At that time God will unsheathe his sword, his merciless, massive, mighty sword.
He’ll punish the serpent Leviathan as it flees, the serpent Leviathan thrashing in flight.
He’ll kill that old dragon
that lives in the sea.
“At that same time, a fine vineyard will appear.
There’s something to sing about!
I, God, tend it.
I keep it well-watered.
I keep careful watch over it
so that no one can damage it.
I’m not angry. I care.
Even if it gives me thistles and thornbushes,
I’ll just pull them out
and burn them up.
Let that vine cling to me for safety,
let it find a good and whole life with me,
let it hold on for a good and whole life.” (Isa 27:1-5 – The Message)
One of the words the Bible uses to define our human condition is vessels. A vessel contains something. It either contains sin or it contains righteousness. Sin found its dwelling place in man after the fall, and we thus understand that sin and the devil are equal terms in the scripture. Every person who accepts Christ is cleansed from that former indweller. When it comes to the serpent God is merciless and kills him so that there is no risk seeing him returning to the sea, that is, our spirits.

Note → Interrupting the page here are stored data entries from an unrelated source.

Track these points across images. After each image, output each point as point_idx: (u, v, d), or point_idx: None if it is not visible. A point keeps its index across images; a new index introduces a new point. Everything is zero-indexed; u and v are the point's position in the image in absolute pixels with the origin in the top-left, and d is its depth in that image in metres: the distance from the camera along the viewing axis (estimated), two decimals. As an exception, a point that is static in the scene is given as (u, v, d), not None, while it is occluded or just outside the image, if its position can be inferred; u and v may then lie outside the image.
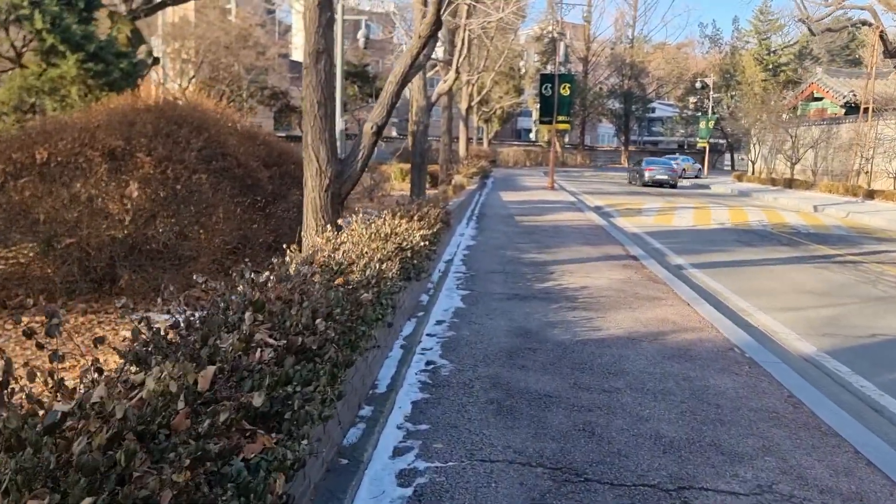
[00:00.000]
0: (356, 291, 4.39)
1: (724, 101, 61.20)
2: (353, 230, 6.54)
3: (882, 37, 32.00)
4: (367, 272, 4.81)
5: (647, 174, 32.48)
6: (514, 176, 38.03)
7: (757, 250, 12.89)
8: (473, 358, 5.38)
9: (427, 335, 6.00)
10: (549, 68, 43.40)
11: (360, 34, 11.10)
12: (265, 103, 38.13)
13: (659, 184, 32.13)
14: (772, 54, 66.52)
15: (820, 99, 41.33)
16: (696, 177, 46.68)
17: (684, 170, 48.90)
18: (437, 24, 7.52)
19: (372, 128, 7.78)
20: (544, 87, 25.19)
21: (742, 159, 72.76)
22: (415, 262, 6.32)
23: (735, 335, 6.42)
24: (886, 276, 10.66)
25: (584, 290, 8.00)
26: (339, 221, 7.20)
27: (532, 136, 71.37)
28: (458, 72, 15.55)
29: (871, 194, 25.65)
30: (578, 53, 60.88)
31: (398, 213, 7.99)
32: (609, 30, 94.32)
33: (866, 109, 31.22)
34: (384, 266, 5.29)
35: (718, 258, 11.78)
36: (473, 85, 34.34)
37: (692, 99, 67.84)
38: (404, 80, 7.77)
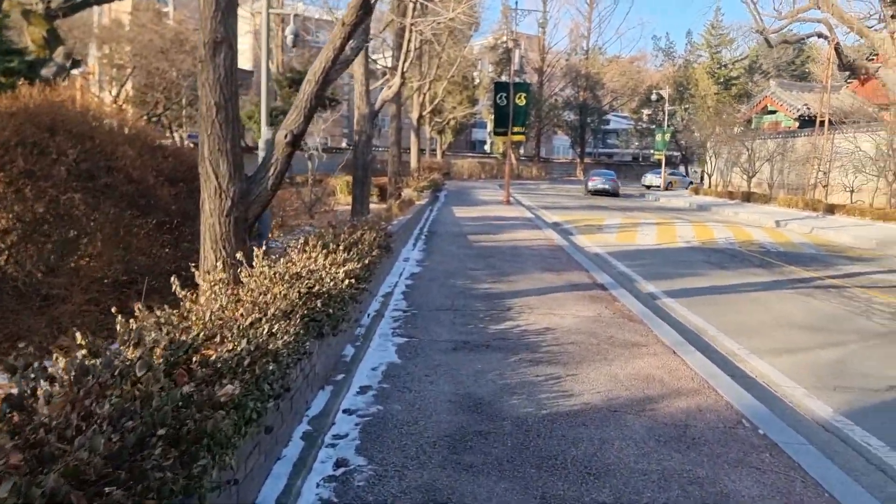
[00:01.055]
0: (214, 383, 2.90)
1: (678, 114, 61.18)
2: (253, 271, 5.03)
3: (837, 49, 31.74)
4: (242, 344, 3.31)
5: (590, 184, 37.44)
6: (468, 189, 36.72)
7: (731, 274, 11.73)
8: (403, 453, 3.90)
9: (344, 412, 4.50)
10: (504, 78, 42.38)
11: (289, 31, 9.63)
12: (206, 112, 36.12)
13: (601, 192, 36.58)
14: (723, 68, 66.99)
15: (773, 112, 41.16)
16: (686, 187, 46.62)
17: (671, 184, 48.55)
18: (366, 8, 6.07)
19: (286, 136, 6.28)
20: (499, 96, 23.95)
21: (695, 172, 73.16)
22: (331, 311, 4.83)
23: (739, 399, 5.09)
24: (876, 305, 9.56)
25: (549, 334, 6.60)
26: (259, 252, 5.66)
27: (487, 147, 70.42)
28: (404, 77, 14.13)
29: (831, 209, 25.04)
30: (533, 64, 60.16)
31: (320, 243, 6.49)
32: (564, 41, 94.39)
33: (822, 122, 30.86)
34: (279, 327, 3.80)
35: (692, 284, 10.56)
36: (425, 94, 32.98)
37: (646, 111, 67.86)
38: (326, 79, 6.29)
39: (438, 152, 53.63)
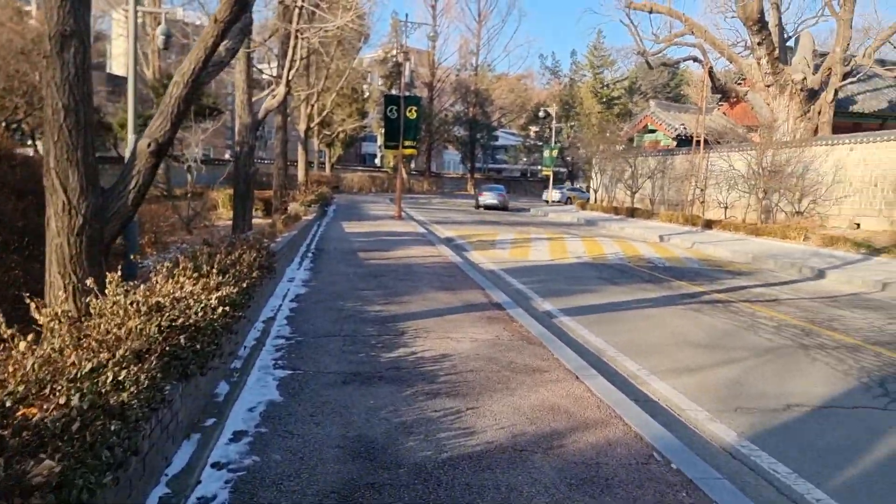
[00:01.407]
0: (35, 454, 2.24)
1: (564, 131, 63.00)
2: (106, 301, 4.28)
3: (711, 73, 33.51)
4: (74, 400, 2.63)
5: (479, 199, 39.51)
6: (358, 203, 36.02)
7: (623, 290, 11.75)
8: (281, 520, 3.31)
9: (212, 466, 3.83)
10: (395, 91, 42.09)
11: (160, 31, 8.70)
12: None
13: (490, 207, 38.73)
14: (605, 88, 69.83)
15: (654, 131, 43.01)
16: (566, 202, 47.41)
17: (569, 199, 49.41)
18: (241, 4, 5.44)
19: (150, 145, 5.53)
20: (389, 109, 23.51)
21: (580, 188, 75.63)
22: (199, 346, 4.16)
23: (647, 429, 4.81)
24: (761, 320, 9.75)
25: (446, 361, 6.14)
26: (114, 277, 4.91)
27: (377, 161, 69.92)
28: (289, 86, 13.41)
29: (708, 224, 26.19)
30: (423, 79, 60.31)
31: (191, 265, 5.76)
32: (454, 56, 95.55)
33: (698, 142, 32.40)
34: (127, 374, 3.12)
35: (587, 301, 10.44)
36: (313, 105, 32.11)
37: (534, 128, 69.58)
38: (196, 82, 5.59)
39: (327, 166, 52.58)
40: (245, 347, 6.35)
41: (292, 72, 13.52)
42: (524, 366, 6.14)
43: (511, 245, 17.98)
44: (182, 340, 3.86)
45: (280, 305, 8.15)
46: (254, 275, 7.08)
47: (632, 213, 33.38)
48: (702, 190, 30.74)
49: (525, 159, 78.21)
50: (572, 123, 65.68)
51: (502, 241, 18.70)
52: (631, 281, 12.88)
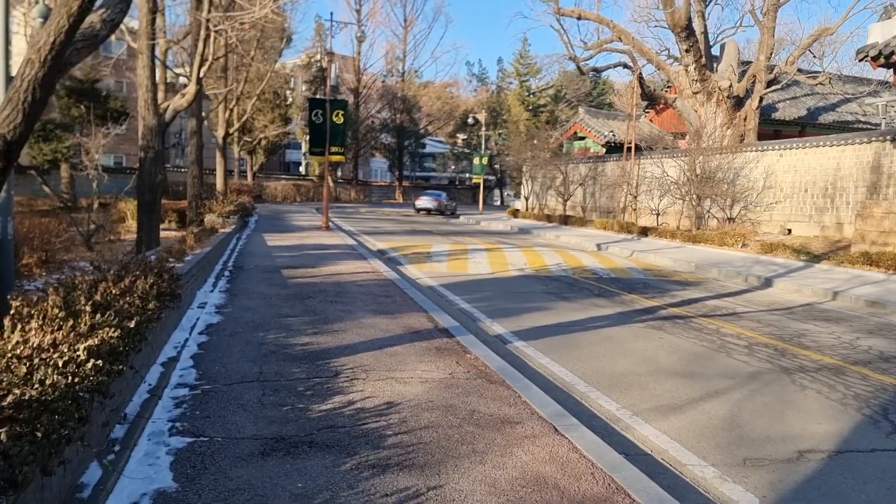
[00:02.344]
0: None
1: (492, 139, 62.57)
2: None
3: (640, 79, 33.43)
4: None
5: (417, 203, 43.49)
6: (282, 213, 34.21)
7: (576, 306, 10.80)
8: None
9: None
10: (320, 95, 40.47)
11: (36, 12, 7.21)
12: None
13: (426, 211, 42.45)
14: (531, 95, 69.93)
15: (583, 138, 42.87)
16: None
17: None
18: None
19: (-8, 143, 4.11)
20: (314, 113, 22.05)
21: (509, 195, 75.48)
22: (39, 433, 2.82)
23: (661, 506, 3.73)
24: (728, 338, 8.95)
25: (394, 414, 4.92)
26: None
27: (302, 169, 67.87)
28: (200, 84, 11.90)
29: (644, 231, 25.81)
30: (349, 84, 58.74)
31: (59, 303, 4.38)
32: (380, 62, 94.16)
33: (629, 148, 32.21)
34: None
35: (540, 320, 9.41)
36: (231, 110, 30.22)
37: (462, 136, 68.99)
38: (57, 61, 4.19)
39: (249, 174, 50.33)
40: (142, 394, 4.97)
41: (204, 69, 12.01)
42: (490, 416, 4.98)
43: (448, 257, 16.87)
44: (2, 436, 2.53)
45: (186, 341, 6.74)
46: (150, 306, 5.69)
47: (565, 220, 32.87)
48: (634, 197, 30.49)
49: (453, 167, 77.60)
50: (500, 131, 65.39)
51: (438, 253, 17.56)
52: (581, 295, 11.95)
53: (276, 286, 10.37)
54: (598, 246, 22.18)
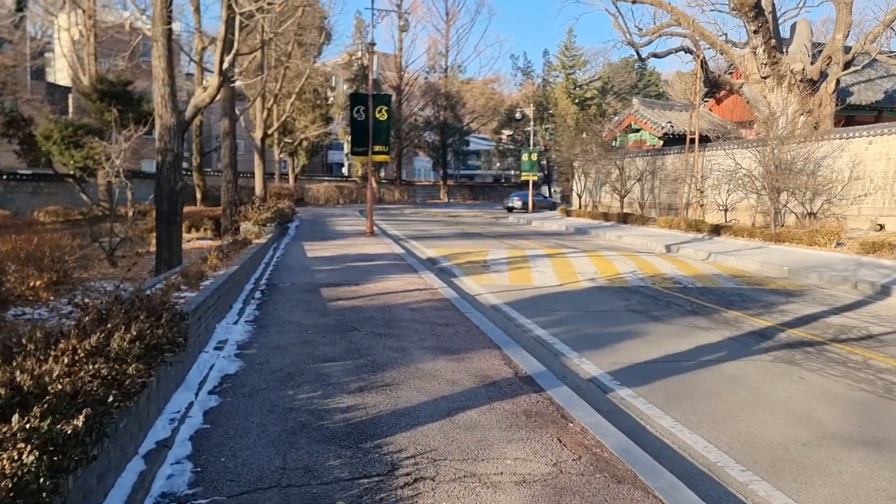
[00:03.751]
0: None
1: (538, 134, 60.38)
2: None
3: (703, 65, 31.01)
4: None
5: (507, 203, 46.03)
6: (324, 217, 32.72)
7: (671, 329, 8.87)
8: None
9: None
10: (362, 91, 38.94)
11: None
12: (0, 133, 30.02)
13: (512, 209, 44.51)
14: (578, 88, 67.50)
15: (638, 130, 40.48)
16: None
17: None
18: None
19: None
20: (356, 110, 20.40)
21: (556, 192, 73.12)
22: None
23: None
24: (887, 376, 6.92)
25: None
26: None
27: (345, 170, 66.70)
28: (225, 76, 10.27)
29: (716, 230, 23.52)
30: (390, 82, 57.21)
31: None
32: (422, 58, 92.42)
33: (693, 139, 29.87)
34: None
35: (638, 353, 7.52)
36: (270, 109, 28.79)
37: (507, 132, 66.92)
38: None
39: (291, 176, 49.12)
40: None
41: (229, 57, 10.40)
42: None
43: (508, 266, 15.01)
44: None
45: (189, 407, 5.03)
46: (129, 371, 4.02)
47: (624, 219, 30.66)
48: (701, 192, 28.16)
49: (498, 164, 75.58)
50: (547, 126, 63.12)
51: (495, 261, 15.71)
52: (673, 313, 10.01)
53: (313, 312, 8.66)
54: (668, 248, 20.07)
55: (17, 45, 38.75)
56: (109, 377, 3.79)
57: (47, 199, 30.92)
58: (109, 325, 4.48)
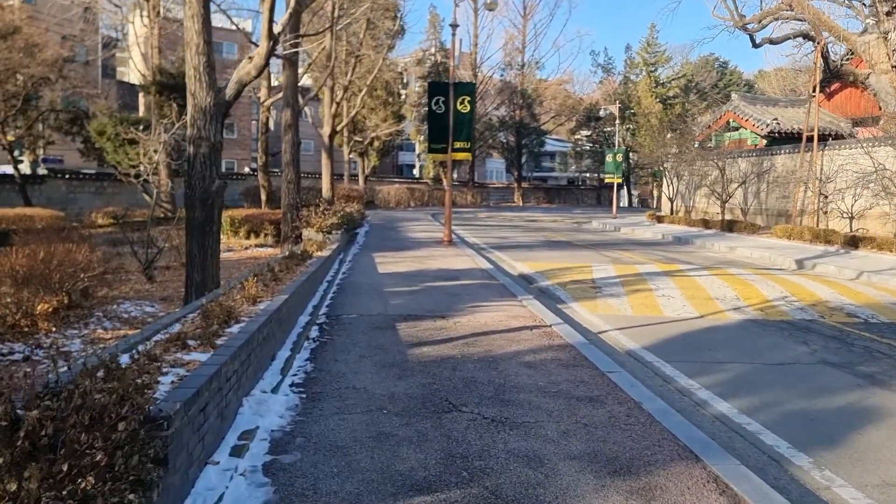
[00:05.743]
0: None
1: (618, 133, 56.78)
2: None
3: (824, 54, 27.28)
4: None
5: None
6: (395, 222, 30.30)
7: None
8: None
9: None
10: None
11: None
12: (64, 130, 28.83)
13: None
14: (660, 86, 63.59)
15: (737, 128, 36.67)
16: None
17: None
18: None
19: None
20: (434, 101, 17.81)
21: (635, 195, 69.16)
22: None
23: None
24: None
25: None
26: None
27: (416, 171, 64.56)
28: (274, 40, 7.81)
29: (852, 242, 19.94)
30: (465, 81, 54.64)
31: None
32: (497, 54, 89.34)
33: (810, 137, 26.18)
34: None
35: (877, 449, 4.63)
36: (339, 104, 26.49)
37: (585, 132, 63.52)
38: None
39: (360, 178, 47.10)
40: None
41: (283, 19, 7.97)
42: None
43: (623, 287, 12.11)
44: None
45: None
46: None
47: (729, 227, 27.16)
48: (825, 197, 24.47)
49: (574, 166, 72.11)
50: (628, 125, 59.39)
51: (605, 282, 12.82)
52: (887, 369, 7.02)
53: (389, 368, 6.05)
54: (800, 263, 16.76)
55: (84, 41, 37.93)
56: None
57: (109, 199, 29.59)
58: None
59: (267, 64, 7.93)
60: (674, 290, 11.96)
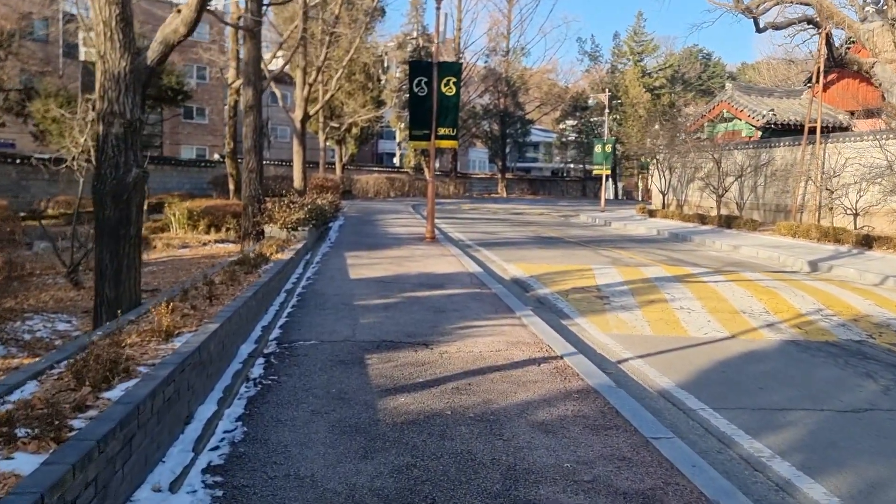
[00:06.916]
0: None
1: (606, 124, 55.31)
2: None
3: (828, 41, 25.84)
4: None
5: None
6: (374, 214, 28.43)
7: None
8: None
9: None
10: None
11: None
12: (15, 111, 26.63)
13: None
14: (646, 76, 62.27)
15: (731, 119, 35.27)
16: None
17: None
18: None
19: None
20: (416, 82, 16.02)
21: (620, 187, 67.83)
22: None
23: None
24: None
25: None
26: None
27: (396, 160, 62.59)
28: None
29: (865, 241, 18.52)
30: (447, 67, 52.72)
31: None
32: (482, 39, 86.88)
33: (812, 129, 24.77)
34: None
35: None
36: (311, 85, 24.48)
37: (570, 122, 61.99)
38: None
39: (338, 166, 45.11)
40: None
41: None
42: None
43: (634, 297, 10.48)
44: None
45: None
46: None
47: (727, 222, 25.71)
48: (830, 192, 23.06)
49: (559, 157, 70.60)
50: (615, 115, 57.91)
51: (612, 289, 11.18)
52: None
53: (351, 439, 4.33)
54: (813, 265, 15.29)
55: (45, 16, 35.52)
56: None
57: (66, 188, 27.45)
58: None
59: (198, 18, 6.13)
60: (692, 300, 10.36)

When this passage refers to “that time” it refers to the dispensation which came into effect after the cross. We who are regenerated are the fine vineyard, where He is the vine and we are the branches abiding in Him producing His fruit. A different translation says: “…every moment I water it.” According to my calculations every moment is every new now. He who is the great I AM lives in the now, and He sustains us every moment of our being. In fact He more than sustains it, He keeps it well watered so it never lacks, but has an abundance of every good thing.
I believe it is not too far stretched to view the sea as a type of our consciousnesses. We all know how we are composed of conscious torrents and subconscious torrents. When everything is well our seas are calm. However, when the gale is coming our way the waves rise. He who lived in our private sea is dead. He loved to whip up the sea. Our Father who now reigns over the sea secures us that we are safe with Him.
“I am not angry. I care”, He says. A multitude of Christians still believe that God is angry with them. Carefully they watch every step they take, they are obsessed with confession in order to mitigate an angry God. This passage clearly states that God isn’t angry with us. His anger is directed towards the indwelling sin who has usurped His dwelling place. The fact is that He has never been angry with us. The indwelling sin, however, has been well aware of His fury towards it, and of course this has been imprinted on our consciousnesses. The Spirit is now thus convincing us about our righteousness and His love, which slowly but surely will liberate us from the bondage of fear.
What are thistles and thorn bushes, we might ask. Man’s main occupation since the fall has been to build his own righteousness. Whether that has been by observing the law or attempting to erect a sense of worth through other means is of less interest. However, it is a well ingrained habit, so those thorns are self-effort. Our Father lovingly pulls them out by letting us come to end of ourselves, to the point where we give up and accept that He is our life.
Why would God, who is joined one spirit with us and who lives in us be angry with us, that is, Himself? He never makes any mistakes, He is perfect and He indwells us. To assert that God is angry with us is the same as saying that He is angry with Himself. That is a ludicrous idea. In Him we find a good and whole life. That is our destiny. This life is expressed as us. That is our work, that is the pinnacle of faith; self-expression!